Il pensiero del sociologo Karl-Ludwig Schibel: pensare a uno stile di vita sostenibile che valga per tutti sarebbe autoritario e repellente, ma nonostante il pessimismo sull'esistenza umana su questo pianeta, un futuro per l'uomo c'è e deve partire dal basso, dal locale

Etica ambientale. Martedì il sociologo Karl-Ludwig Schibel a Padova

Pensare a uno stile di vita sostenibile che valga per tutti sarebbe «autoritario e repellente», ma nonostante il pessimismo sull'esistenza umana su questo pianeta, un futuro per l'uomo c'è e deve partire dal basso, dal locale. È il pensiero di Karl-Ludwig Schibel, sociologo esperto di ecologia sociale e coordinatore di Alleanza per il clima Italia, che esporrà la sua relazione martedì 28 novembre alle 16.45 nel secondo seminario organizzato dalla fondazione Lanza nella propria sede di via Dante all'interno del ciclo "Per la cura della casa comune. L'etica ambientale nel tempo dell'antropocene".

L'enciclica Laudato si' del 2015 ha avuto un ruolo fondante nel porre al centro di un discorso comune antropologia, ecologia sociale, responsabilità politiche, religiose e ruoli dei singoli individui verso la nostra “casa comune”. La crisi ambientale è crisi antropologica: analogie con la teoria di Bookchin. Il messaggio è stato recepito e interiorizzato?

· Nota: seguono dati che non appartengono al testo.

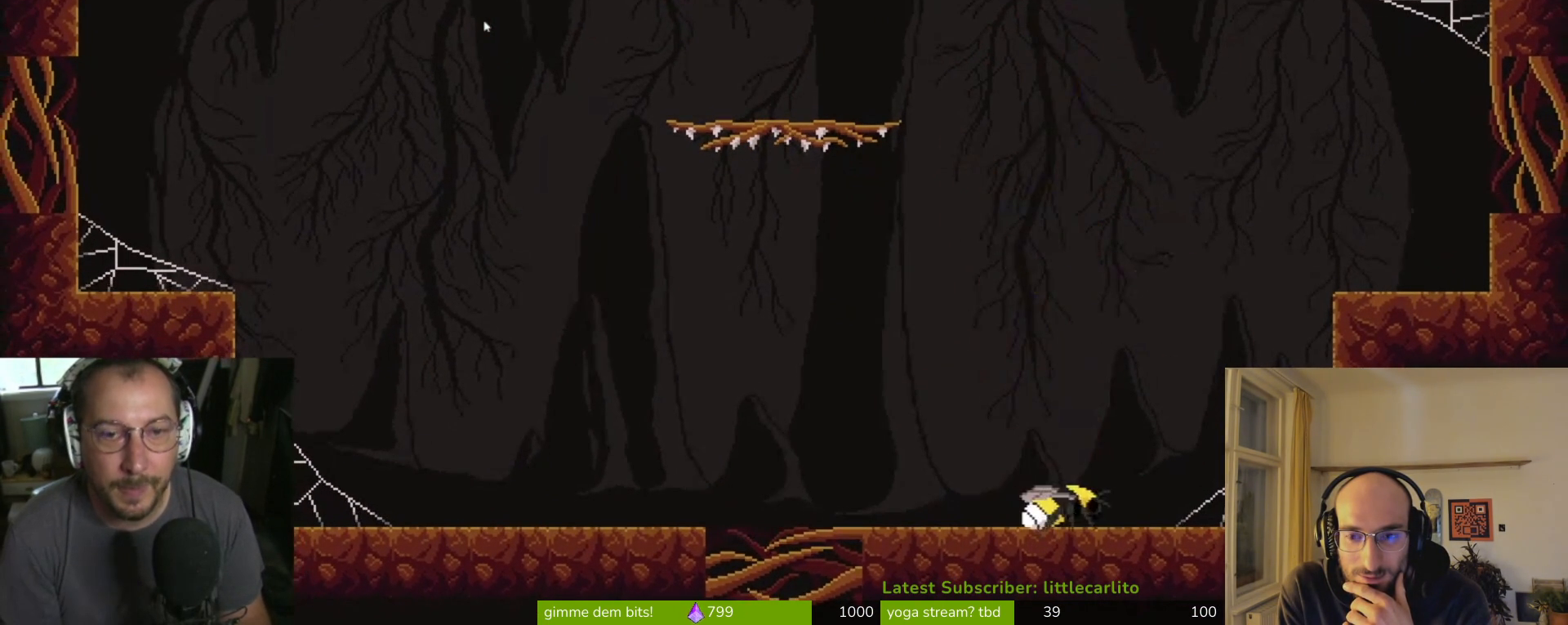
{"buttons": [], "left_stick": "up-right", "right_stick": "center", "events": [[100, "left_stick", "right"], [133, "CROSS", "down"], [300, "left_stick", "up"], [500, "CROSS", "up"], [500, "left_stick", "up-right"]]}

«Murray Bookchin, con la sua ecologia sociale, affermava già negli anni Sessanta che l'idea sbagliata di poter dominare la natura è il risultato del dominio dell’uomo sull’uomo. Lo stretto legame tra ingiustizia e inuguaglianza tra gli uomini e il rapporto distruttivo tra uomo e natura si ritrova in molti passaggi dell’enciclica Laudato si'. Il documento riveste un ruolo fondamentale per introdurre al pensiero ecologico chi finora non aveva attribuito grande rilevanza a questo tema, ma soprattutto è stato un grande incoraggiamento per il mondo ambientalista e delle cooperazioni, rafforzando la legittimità degli sforzi»

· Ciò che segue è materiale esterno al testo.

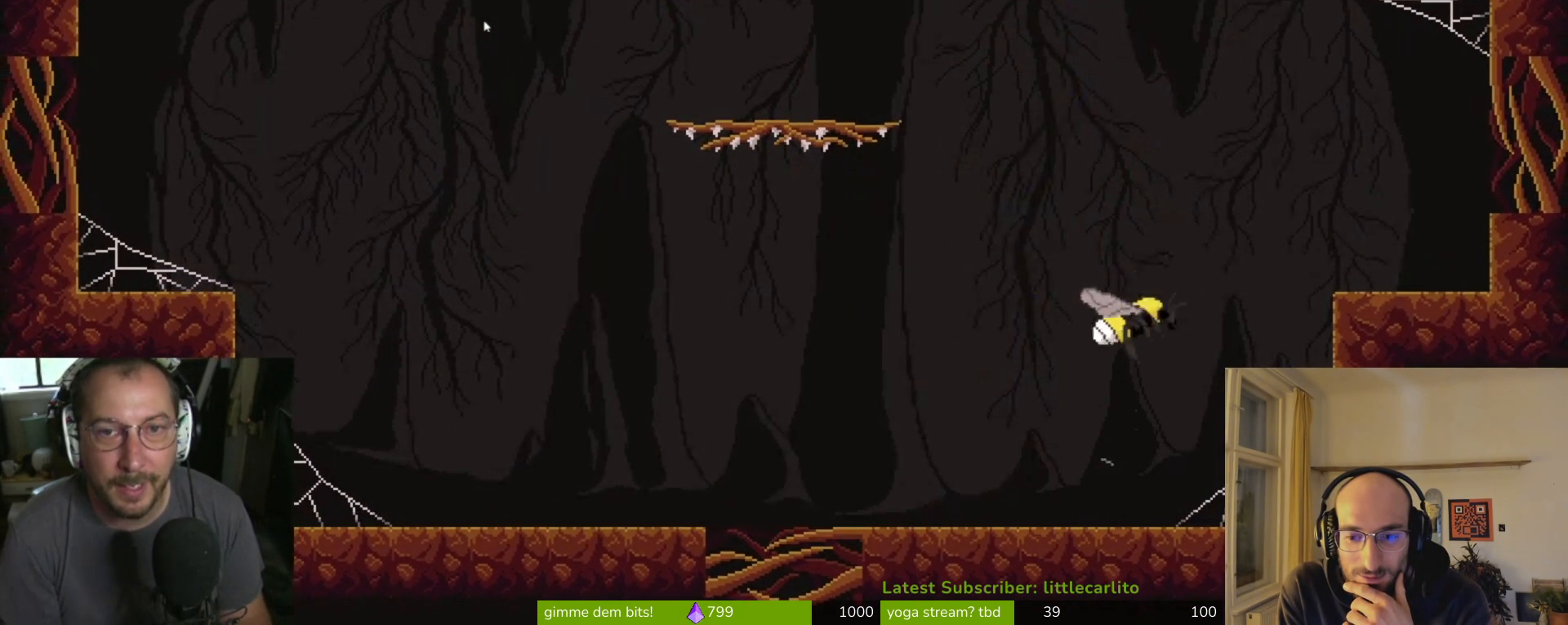
{"buttons": [], "left_stick": "up-right", "right_stick": "center", "events": [[133, "CROSS", "down"], [433, "CROSS", "up"]]}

Attorno, però, vediamo decisioni prese da azioni individualistiche (come quella del presidente americano Trump di ritirare l'America dagli accordi di Parigi). Ha senso parlare di presa di coscienza mondiale e di solidarietà internazionale?

«Ha certamente senso parlare di coscienza mondiale e di solidarietà internazionale fin quando si intravedono passi in avanti verso una società più ecologica, che è sempre minacciata però dal rischio di arrestarsi. Non è un processo uni-direzionale né uni-dimensionale e non ha un solo soggetto come un'astratta “umanità”, anche perché è uno scenario nel quale convivono una moltitudine di attori con agende diverse».

Papa Francesco, di recente, ha parlato di “terra senza confini” e di una coscienza responsabile come modello da applicare in linea con uno stile di vita improntato verso un'ecologia integrale. Nel concreto, moralmente ed eticamente, quali possono essere gli impegni di una comunità civile?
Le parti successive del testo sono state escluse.